[Stored data entries]

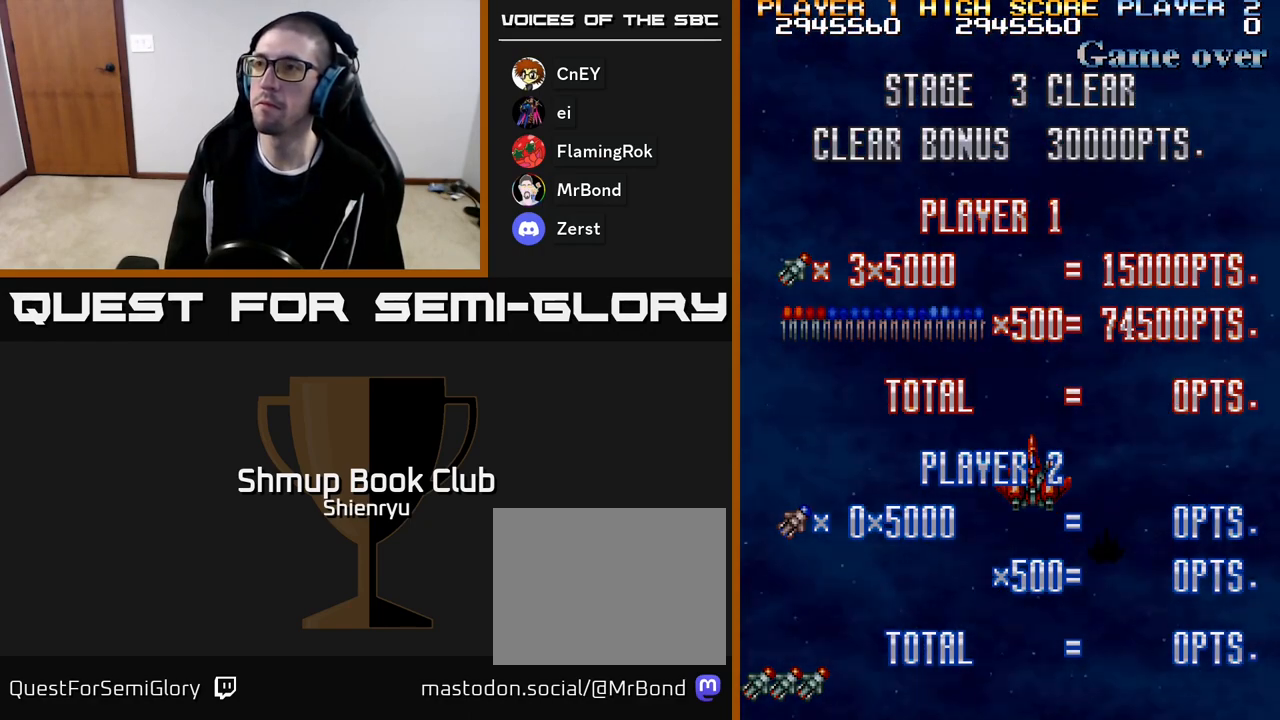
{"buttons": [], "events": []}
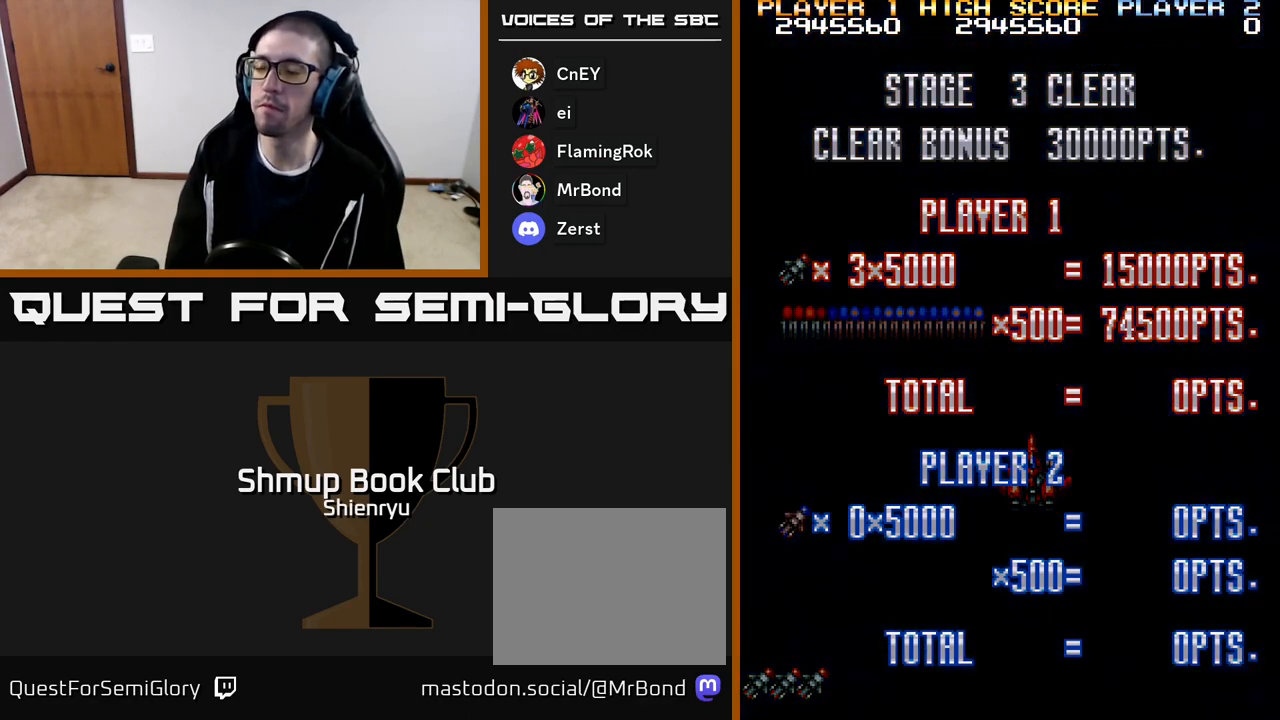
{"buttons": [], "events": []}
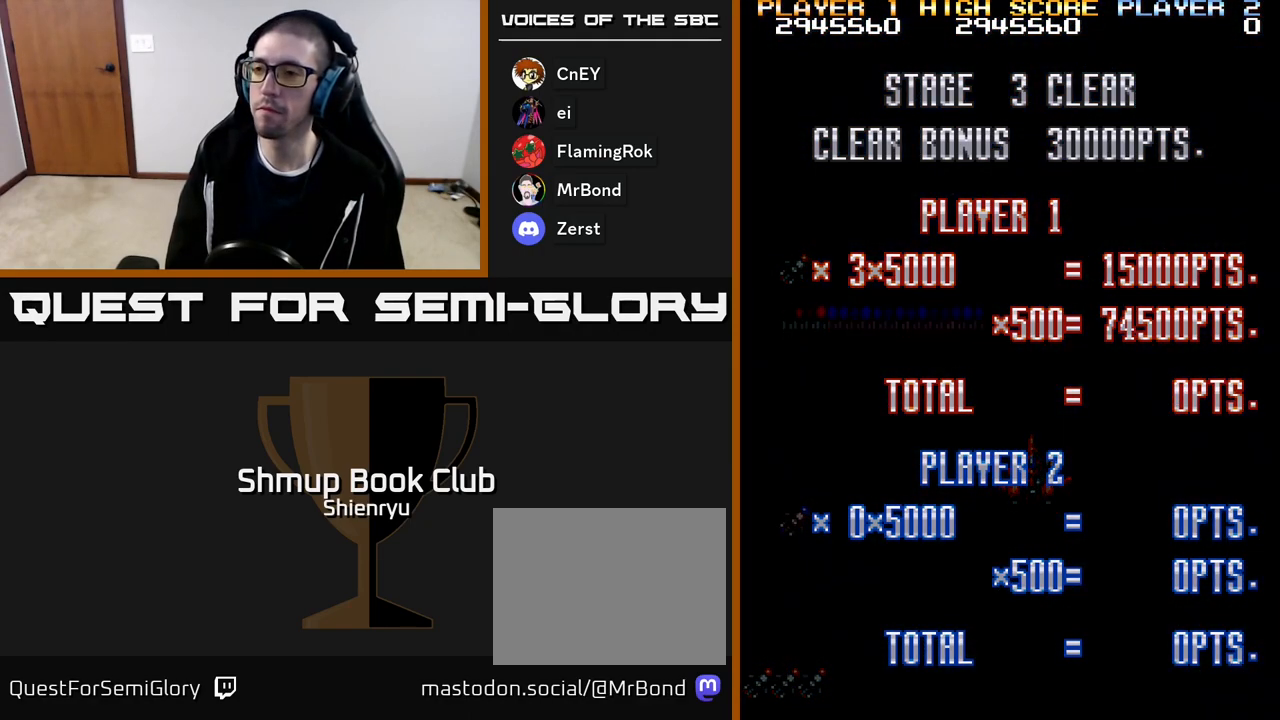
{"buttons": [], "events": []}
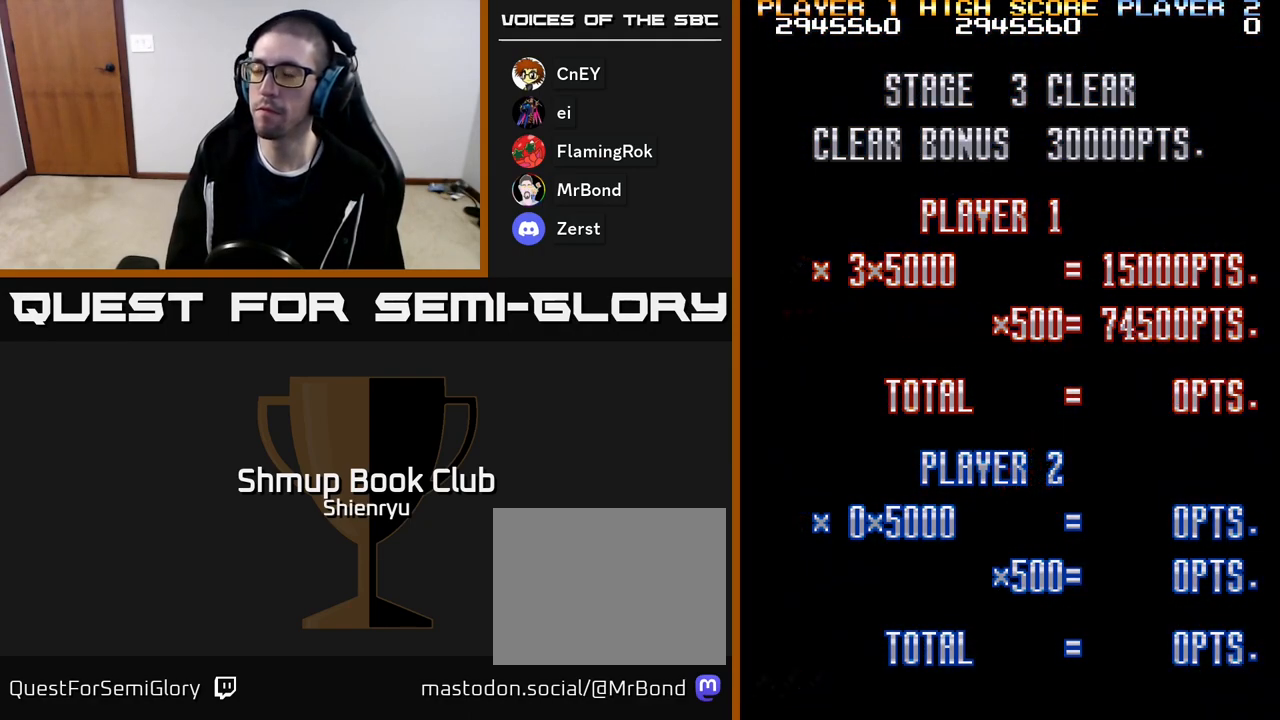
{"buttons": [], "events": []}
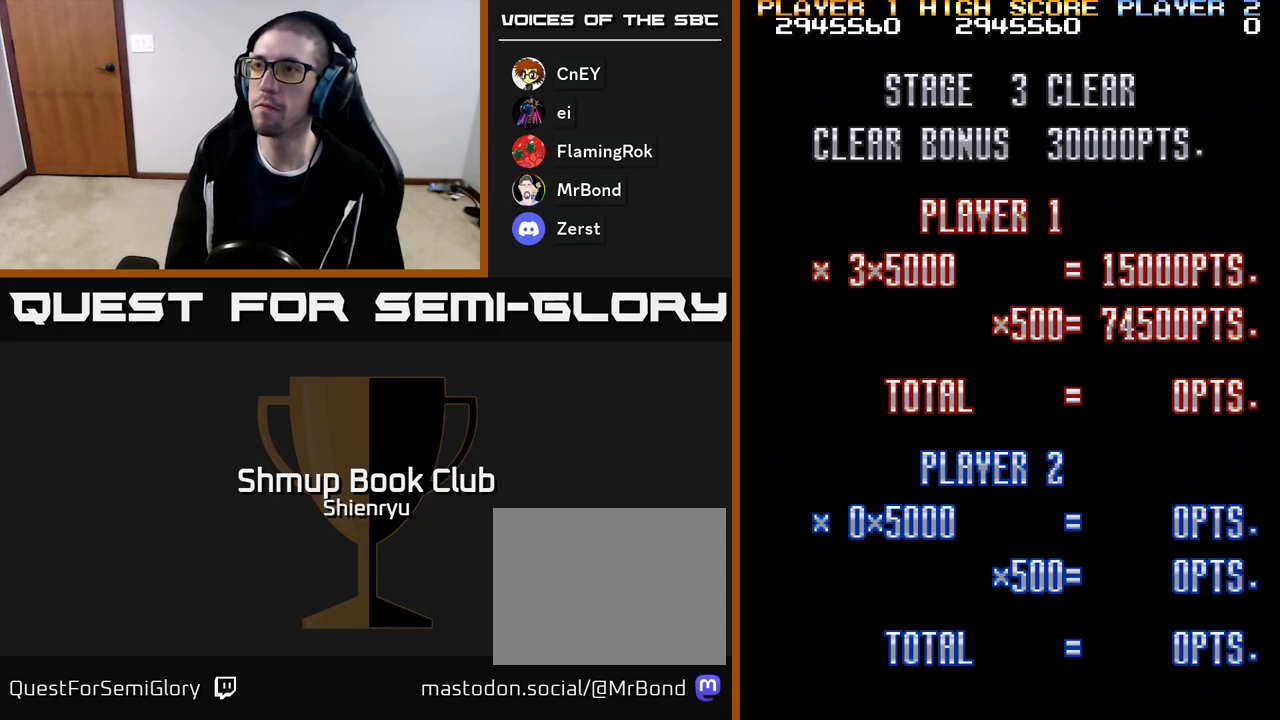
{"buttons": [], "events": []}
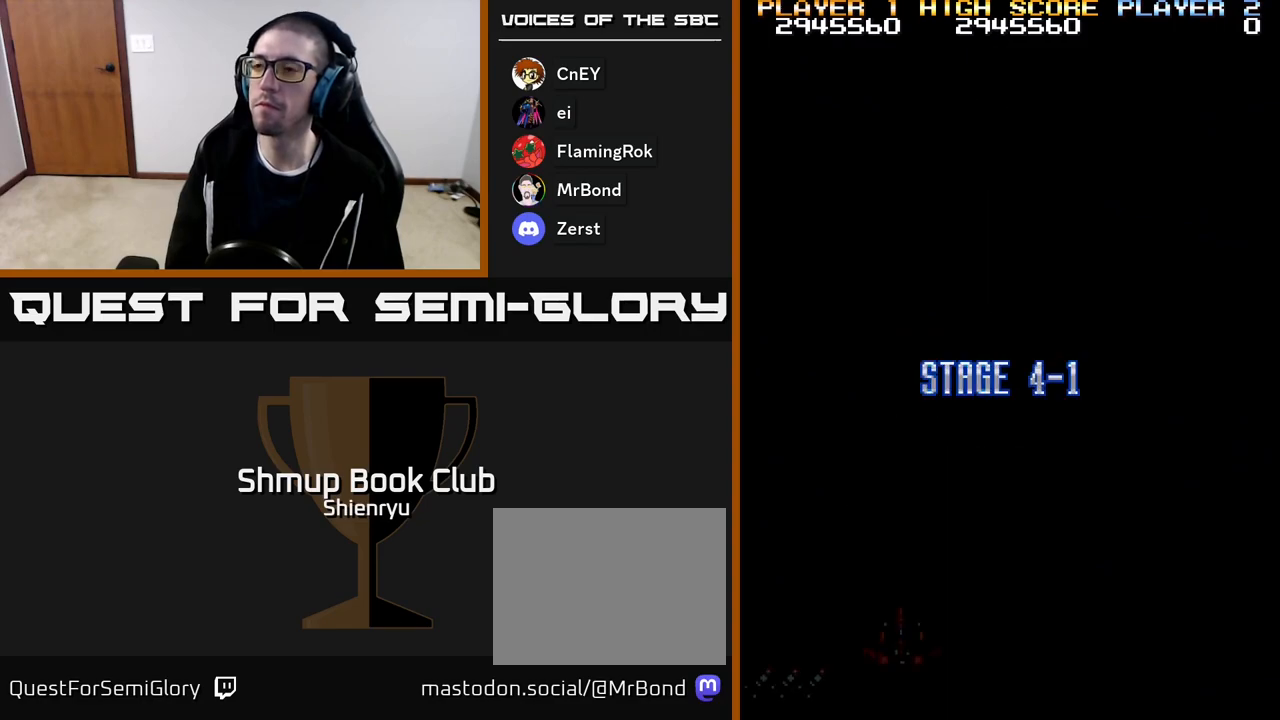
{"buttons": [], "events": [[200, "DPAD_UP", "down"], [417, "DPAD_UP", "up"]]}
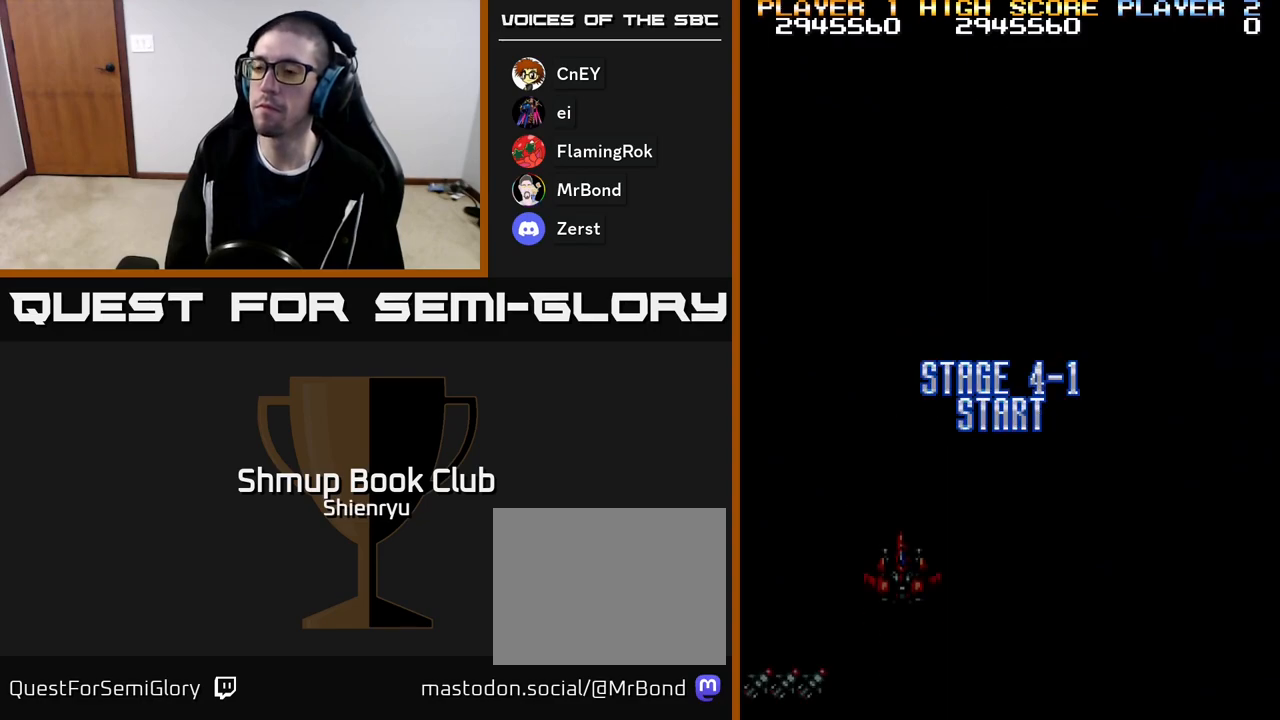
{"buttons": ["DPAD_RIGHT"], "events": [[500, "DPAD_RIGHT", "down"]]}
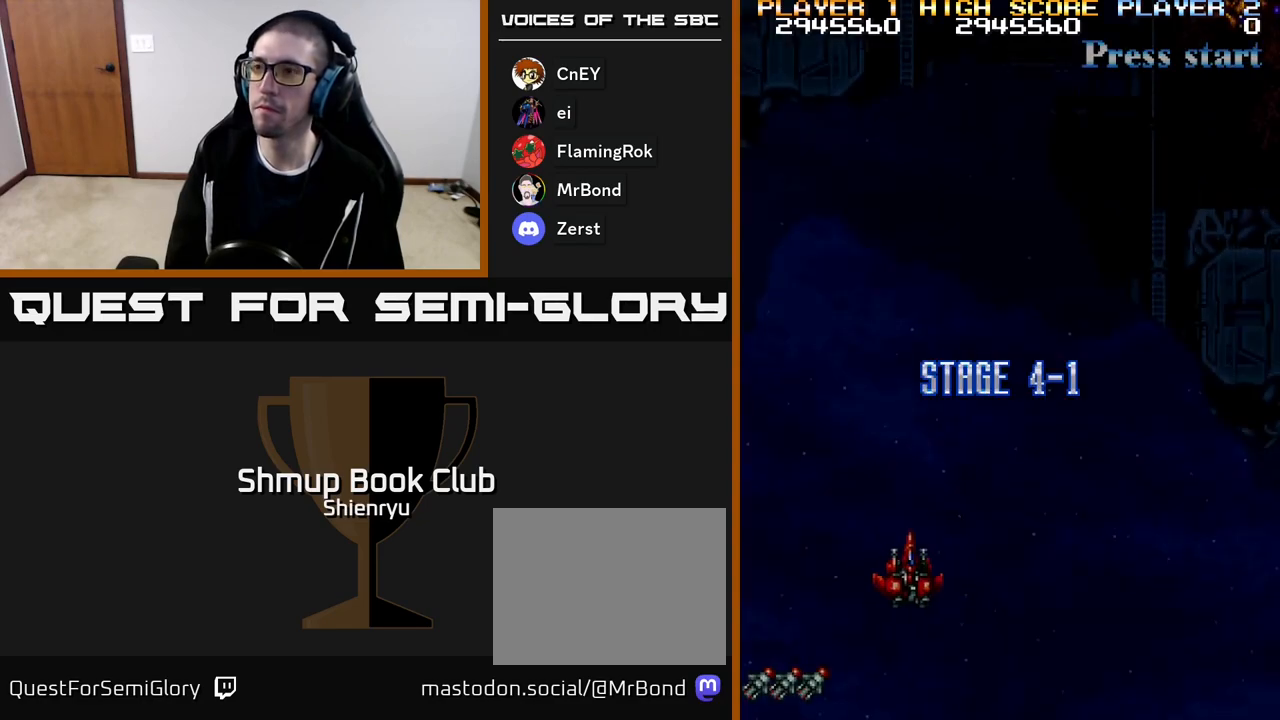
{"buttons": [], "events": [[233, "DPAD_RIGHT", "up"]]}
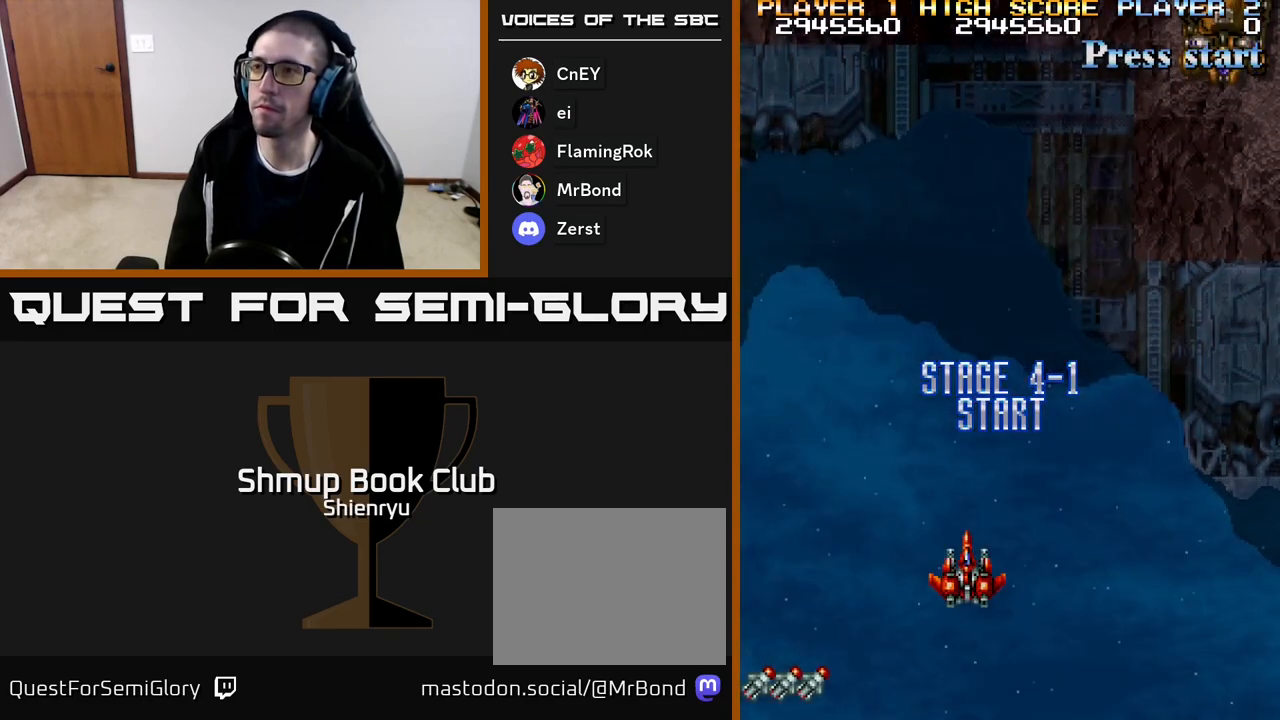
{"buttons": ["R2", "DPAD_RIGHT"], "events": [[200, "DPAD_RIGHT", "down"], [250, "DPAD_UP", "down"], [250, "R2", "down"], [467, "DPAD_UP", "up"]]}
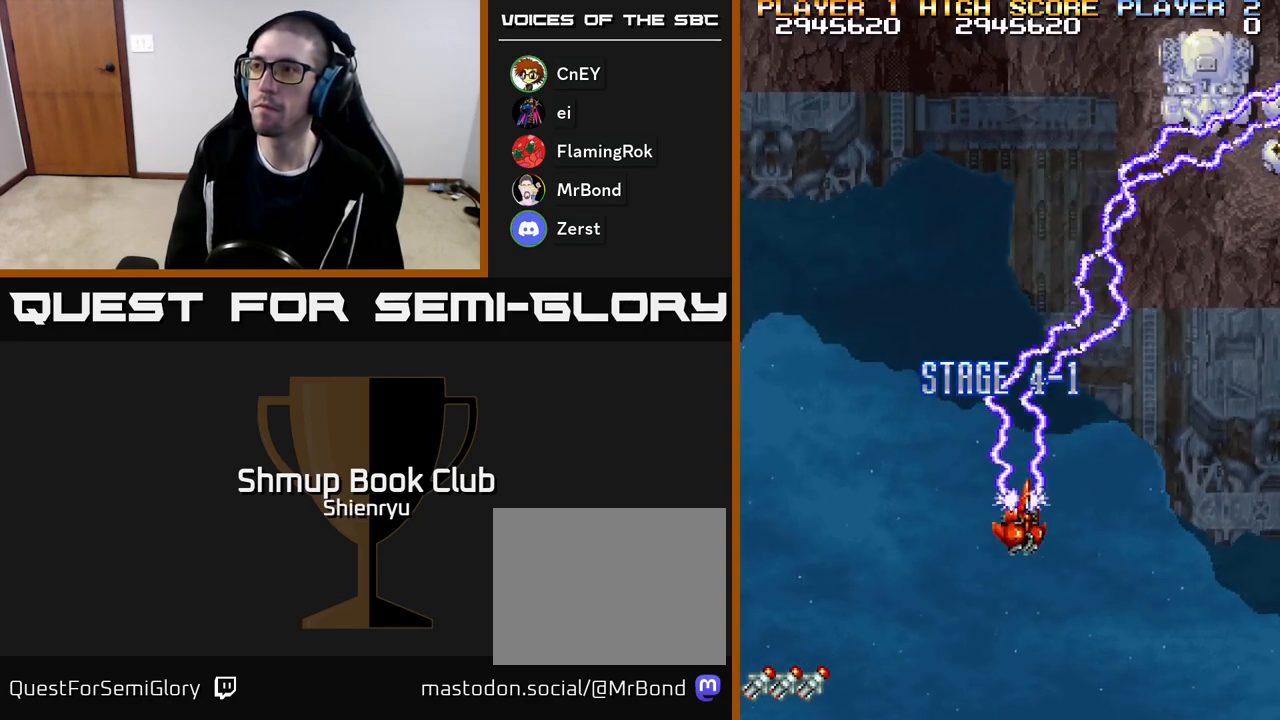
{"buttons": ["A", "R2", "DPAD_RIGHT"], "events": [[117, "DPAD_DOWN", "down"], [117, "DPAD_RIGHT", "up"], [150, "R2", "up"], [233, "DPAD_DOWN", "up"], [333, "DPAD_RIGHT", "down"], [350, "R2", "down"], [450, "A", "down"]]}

_What to produce_
All entries above must be duplicated exactly; please omit any picture they hold.

_Response to the task_
{"buttons": [], "events": []}
{"buttons": [], "events": []}
{"buttons": [], "events": []}
{"buttons": [], "events": []}
{"buttons": [], "events": []}
{"buttons": [], "events": [[200, "DPAD_UP", "down"], [417, "DPAD_UP", "up"]]}
{"buttons": ["DPAD_RIGHT"], "events": [[500, "DPAD_RIGHT", "down"]]}
{"buttons": [], "events": [[233, "DPAD_RIGHT", "up"]]}
{"buttons": ["R2", "DPAD_RIGHT"], "events": [[200, "DPAD_RIGHT", "down"], [250, "DPAD_UP", "down"], [250, "R2", "down"], [467, "DPAD_UP", "up"]]}
{"buttons": ["A", "R2", "DPAD_RIGHT"], "events": [[117, "DPAD_DOWN", "down"], [117, "DPAD_RIGHT", "up"], [150, "R2", "up"], [233, "DPAD_DOWN", "up"], [333, "DPAD_RIGHT", "down"], [350, "R2", "down"], [450, "A", "down"]]}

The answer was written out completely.